International Crisis Group, October 24, 2018

“…las actividades de reforma a la justicia de la CICIG contribuyeron a una reducción promedio anual del 5 por ciento en las tasas de homicidios en el país. Esto comparado con un aumento de un 1 por ciento anual entre los pares de la región”.

Esto está igual, no hay mejora: colectivos y víctimas reclaman en Suiza por crisis de derechos humanos en México
Arturo Daen, Animal Político, 7 de noviembre de 2018

“…integrantes de organizaciones ciudadanas acusaron frente a los funcionarios que las víctimas de la violencia siguen estando solas, y que no hay un mejor panorama respecto a la realidad de hace seis años”.

Indigenous rights leader reported slain in northern Mexico

Associated Press, October 25, 2018

“Julian Carrillo is a leader of the Tarahumara community of Coloradas de la Virgen in Chihuahua state. The Tarahumara have fought illegal logging and other enterprises.”

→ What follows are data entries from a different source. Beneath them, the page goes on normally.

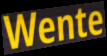
Wente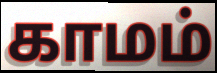
காமம்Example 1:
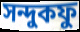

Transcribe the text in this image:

সন্দুকফু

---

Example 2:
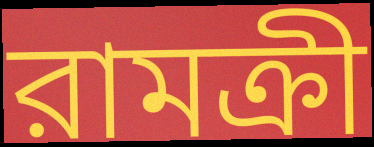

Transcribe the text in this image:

রামক্রী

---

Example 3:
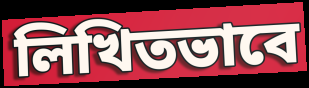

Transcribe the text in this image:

লিখিতভাবে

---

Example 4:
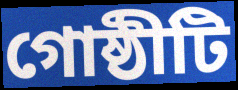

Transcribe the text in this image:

গোষ্ঠীটি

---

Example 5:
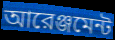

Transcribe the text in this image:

আরেঞ্জমেন্ট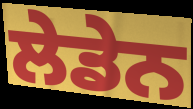
ਲੇਡੇਨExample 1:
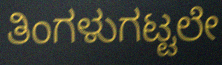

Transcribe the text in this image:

ತಿಂಗಳುಗಟ್ಟಲೇ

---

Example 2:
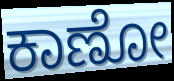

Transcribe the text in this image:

ಕಾಣೋ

Mexican media worker killed in Acapulco
Associated Press, October 25, 2018

“Gabriel Soriano, 40, was killed upon leaving an event with local government officials late Wednesday near the Acapulco International Airport, in the violence-stricken state of Guerrero. The van that was shot up was clearly marked with the RTG logo, indicating it belongs to state broadcaster Radio Television de Guerrero.”

Actions, Reports, and Resources
Oxfam condemns human rights abuse and violations committed against Central American migrants
Oxfam, October 30, 2018

“Oxfam calls on the governments of Honduras, Guatemala, Mexico and the United States to comply with their obligation to protect and guarantee the human rights of all migrants, to respect and guarantee the principles of family unity, to prohibit the denial of entry at borders, to uphold the right to non-refoulement, and to prohibit collective expulsions.”

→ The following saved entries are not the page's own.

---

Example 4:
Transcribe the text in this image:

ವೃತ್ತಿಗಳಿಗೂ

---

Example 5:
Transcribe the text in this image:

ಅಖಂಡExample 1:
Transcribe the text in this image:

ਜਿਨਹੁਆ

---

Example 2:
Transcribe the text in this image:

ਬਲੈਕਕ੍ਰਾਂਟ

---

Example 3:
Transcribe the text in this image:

Myth vs. Fact: Migrant Caravans
Human Rights First, October 2018

“Fact: United States law guarantees asylum seekers the right to request protection.”

The Struggle for Human Rights and Transformation in Honduras
Unitarian Universalist Service Committee

“As citizens and residents of the United States, the delegation noted the need for the U.S. government to radically alter its foreign and immigration policies with Honduras to protect those fleeing violence and persecution and ensure their rights.”

Central American Migration: Current Changes and Development Implications

Manuel Orozco, Inter-American Dialogue, November 2018

“Slowing migration, increased deportations, and the likely return of some TPS holders may result in higher unemployment, lower remittances, and increases in the size of the informal economy in Central America.”


*The Central America/Mexico Migration News Brief is a selection of relevant news articles, all of which do not necessarily reflect the viewpoint of the Latin America Working Group.